Write out the stretch of the Holmgren article below from "That perspective was" through "in the mid-90s.", word for word.

### Source document
::::::::::

In a perfect world for Holmgren, his return to the Jimmy Lee Recreation Center in St. Paul on Thursday afternoon would have been much less conspicuous.

“There’s a bunch of media here,” he said. “I don’t even know how this happened.”

Such is life for an NBA champion.

Less than weeks after the Oklahoma City Thunder defeated the Indiana Pacers in Game 7 to win the NBA championship, Holmgren returned to the Twin Cities and brought the coveted Larry O’Brien Trophy with him to share with the community that helped raise him.

In the hour leading up to Holmgren’s arrival at the Jimmy Lee Recreation Center, hundreds lined up in the parking lot to take pictures with the hardware. They did so while wearing hats and bouncing basketballs that were being handed out for the occasion. There were also a number of food trucks set up in the parking lot, as as well as makeshift basketball court in the distance.

“This is for this kids,” Holmgren said. “Just to kind of show them that anything is possible.”

After talking to reporters inside the recreation center for roughly 15 minutes, Holmgren made his way outside where everybody was anxiously waiting for him.

“This might be a little overwhelming,” he said. “It’s a great problem to have.”

That perspective was on display in Holmgren, who handled himself with grace despite being bombarded as soon as he walked out the door.

Never mind that there were items being shoved in his face as he slowly made his way around the parking lot. He signed autographs for roughly 45 minutes with the sun beating down and temperatures sitting in the mid-90s.

As soon as that crowd started to die down, Holmgren went back inside to cool off, then returned outside and played 1 on 1 with anybody who was up for the challenge.

As the sweat dripped form his forehead it was almost as if Holmgren had been transported back in time. He wasn’t an NBA player for the 30 minutes he was playing on the blacktop, just a hooper sharing the game he loves with those that love it as much as he does.

“It’s all about the kids,” Holmgren said. “Just trying to inspire them and give them something that they’ll remember for a long time to come.”

Why is that part so important to him?

“To show them what they can dream of,” Holmgren said. “The hardest thing for a lot of kids is that they can’t work to accomplish something if they don’t think it’s possible. It’s big for them to be able to see something like this, just so they understand that if they want to do something, they can strive for that.”

::::::::::

### Material supplied
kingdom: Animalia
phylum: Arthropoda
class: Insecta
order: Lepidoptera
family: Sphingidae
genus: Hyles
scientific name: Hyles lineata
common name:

::::::::::

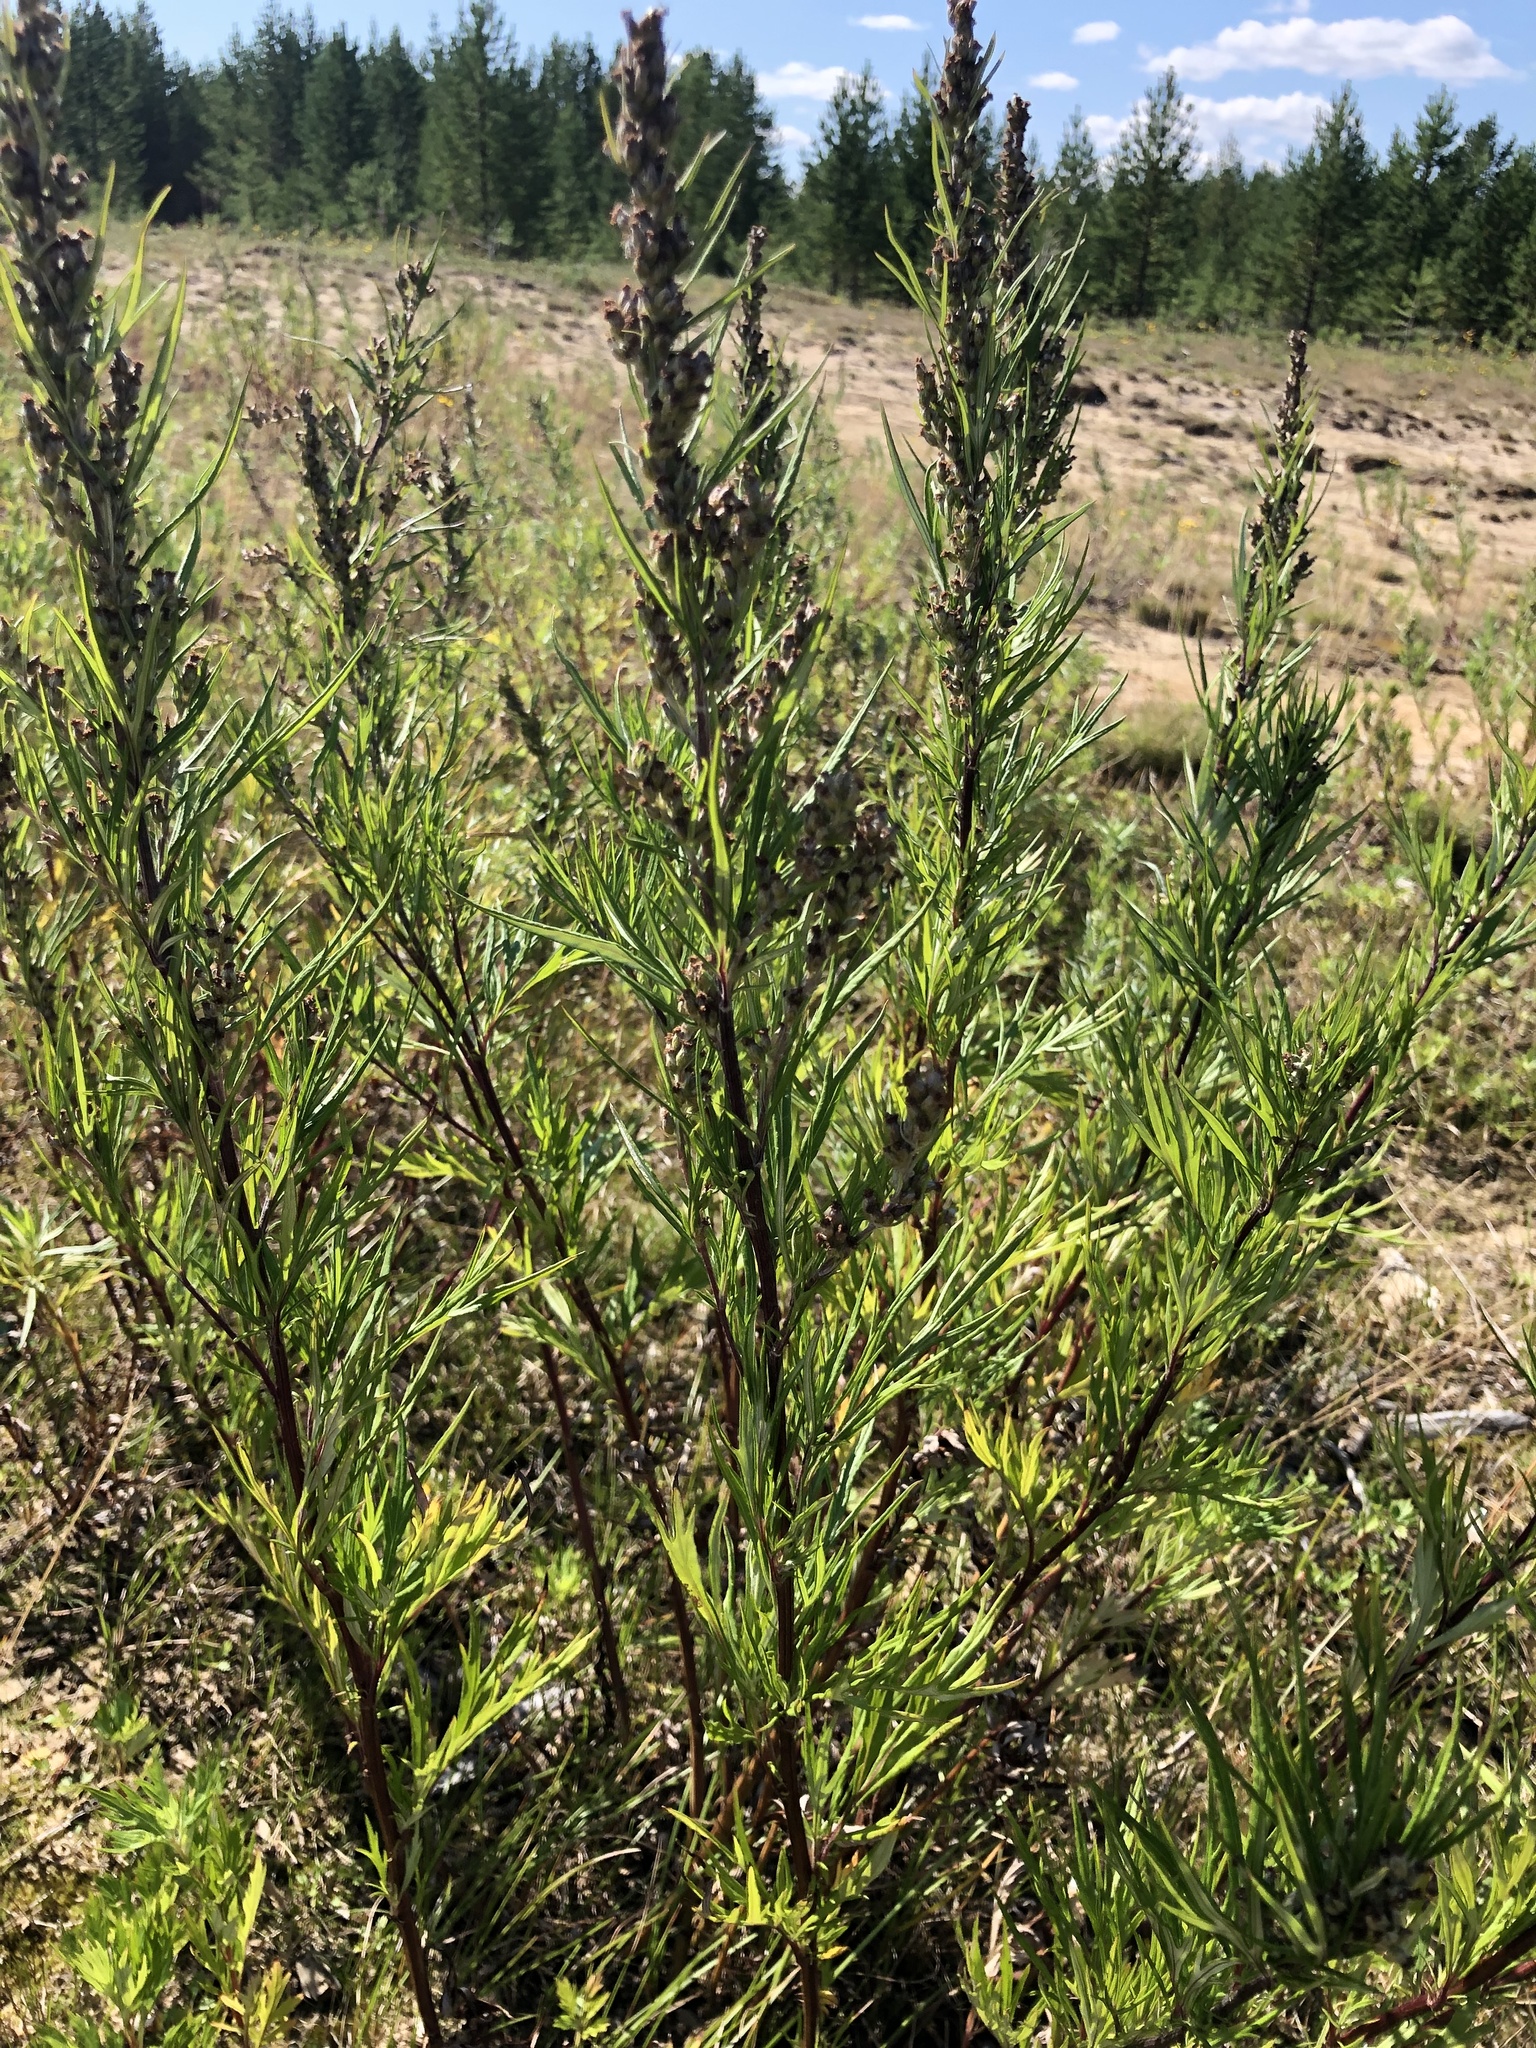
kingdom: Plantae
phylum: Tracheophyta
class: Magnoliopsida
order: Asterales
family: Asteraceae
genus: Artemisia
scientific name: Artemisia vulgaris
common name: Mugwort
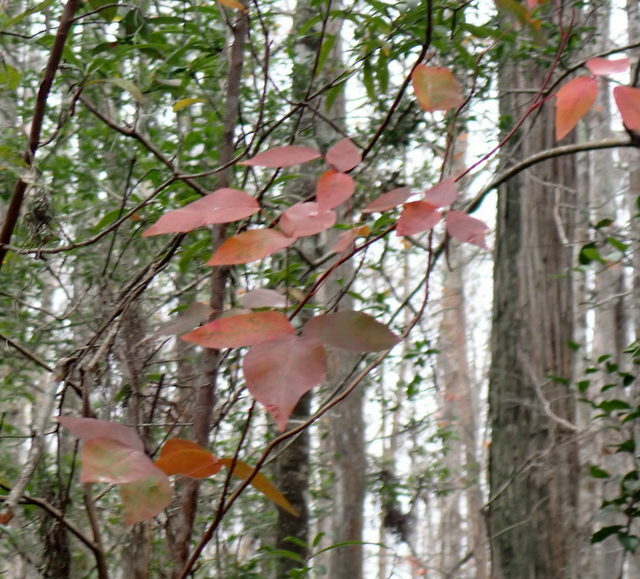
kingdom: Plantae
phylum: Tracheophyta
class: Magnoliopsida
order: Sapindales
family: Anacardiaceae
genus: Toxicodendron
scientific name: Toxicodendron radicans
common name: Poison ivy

::::::::::

### Response to the exercise
That perspective was on display in Holmgren, who handled himself with grace despite being bombarded as soon as he walked out the door.

Never mind that there were items being shoved in his face as he slowly made his way around the parking lot. He signed autographs for roughly 45 minutes with the sun beating down and temperatures sitting in the mid-90s.